Il faut s’opposer à ce texte à trois conditions. Premièrement, il ne faut pas avoir peur de rappeler que le DIP a fait le lit de l’initiative d’ARLE par ses désinvestissements. Deuxièmement, il est essentiel d’ouvrir une critique sur un point: aujourd’hui le Conseil d’Etat demande des économies à tous les départements et nous n’avons pas encore entendu le syndicaliste et socialiste Charles Beer protester et expliquer clairement qu’on va ainsi encore plus détériorer les choses. Troisièmement, la question des notes est, sur le fond, non pertinente. On sélectionne autant avec une évaluation formative qu’avec des notes.

A terme, une évaluation formative, plus fine et moins sélective, ne contribuerait-elle pas à changer les mentalités, devenant ainsi de moins en moins «traduite» dans un référentiel «échec/réussite»?

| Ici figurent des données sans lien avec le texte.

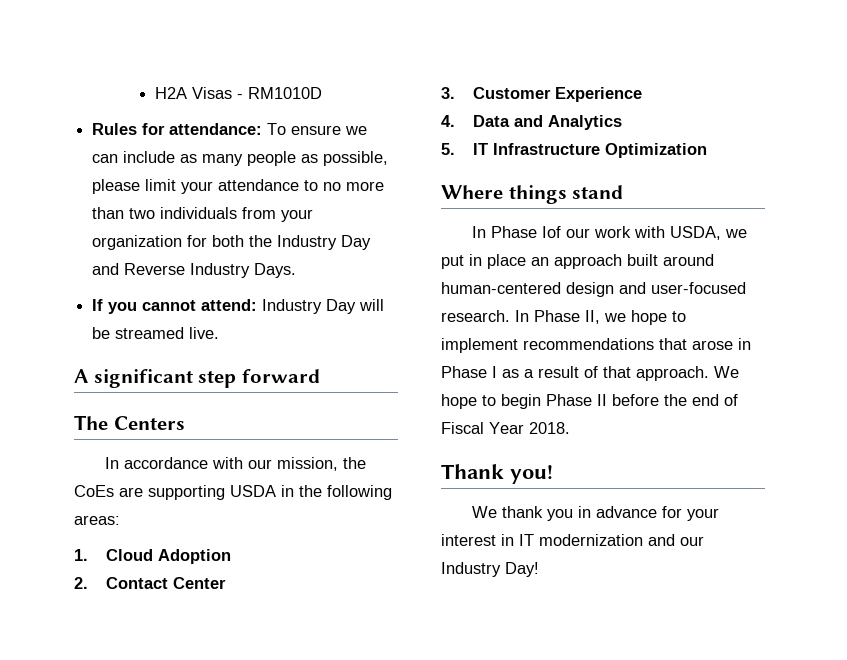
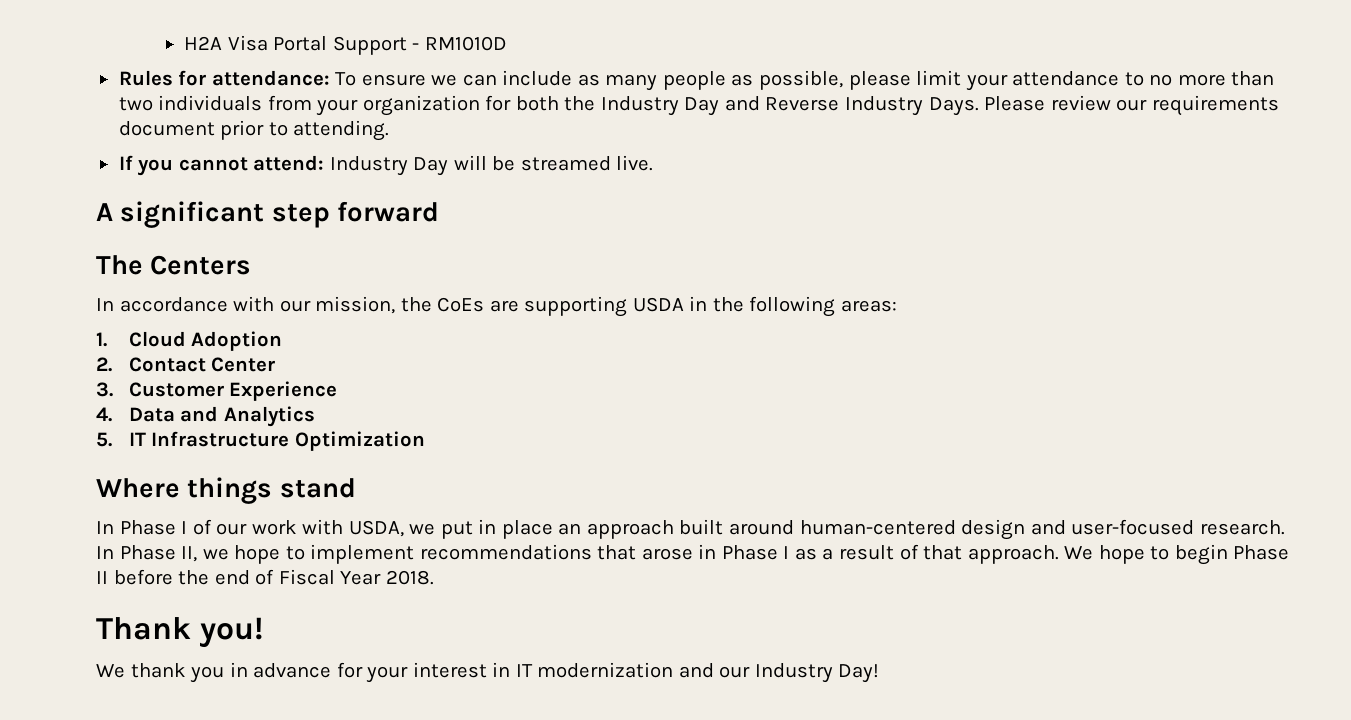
[192,87,233,99] Visas -> [227,35,407,55] Visa Portal Support
(297, 270) none -> [984,95,1279,116] [118,120,390,141] Please review our requirements document prior to attending.
[541,226,561,238] Iof -> [181,519,212,535] I of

Oui, mais à condition qu’on décide de diminuer drastiquement le nombre d’élèves par classe, d’introduire des appuis forts pour les élèves en difficulté en faisant tout pour les garder dans la classe ou, à tout le moins, dans le groupe scolaire. A condition également qu’on ouvre l’école à tout ce qui fait partie du «non normal», du handicap, aujourd’hui ségrégativement mis à l’écart de l’institution scolaire. A ces conditions-là, une évaluation formative peut devenir un accompagnement constructif de l’élève dans son parcours scolaire. Mais actuellement les moyens dont a besoin l’école pour produire une formation de qualité sont absents et la réforme du primaire, bien qu’elle aille théoriquement dans le bon sens, ne change fondamentalement pas grand chose à la réalité passée. C’est ce que les thuriféraires du DIP – le Laboratoire Life (Laboratoire de recherche innovation-formation-éducation) de l’université de Genève – n’ont pas compris.

Aujourd’hui, on constate – et le DIP l’a même admis il y a quelques années – qu’avec la démocratisation des études, l’accès à la formation ne s’est pas démocratisé. Par exemple, le pourcentage d’élèves provenant des couches les plus défavorisées à l’école primaire est deux fois supérieur à celui des élèves des mêmes milieux qui obtiennent la maturité: on passe respectivement de 42% à 22% en 2000. En ce qui concerne les couches les plus favorisées, on passe de 18% à l’école primaire à 36% à la maturité! Ces proportions n’ont pas changé entre 1975 et 2000. Dès lors, la question est celle des moyens qu’on entend se donner pour que les 42% des élèves du primaire provenant des couches les plus défavorisées soient toujours 42% à la fin du collège.

Est-il judicieux, pour battre l’initiative, de s’engager sur un contre-projet?

A ce sujet, j’ai une position, qui ne coïncide pas avec celle des associations professionnelles et syndicales enseignantes. Le seul contre-projet sensé serait d’appeler à voter non à l’initiative tout en s’engageant sur la question budgétaire (augmentation des dépenses par élève), sur celle des droits des élèves et des associations de parents au sein de l’école et sur celle de l’insertion des handicapés dans l’école avec l’encadrement supplémentaire nécessaire.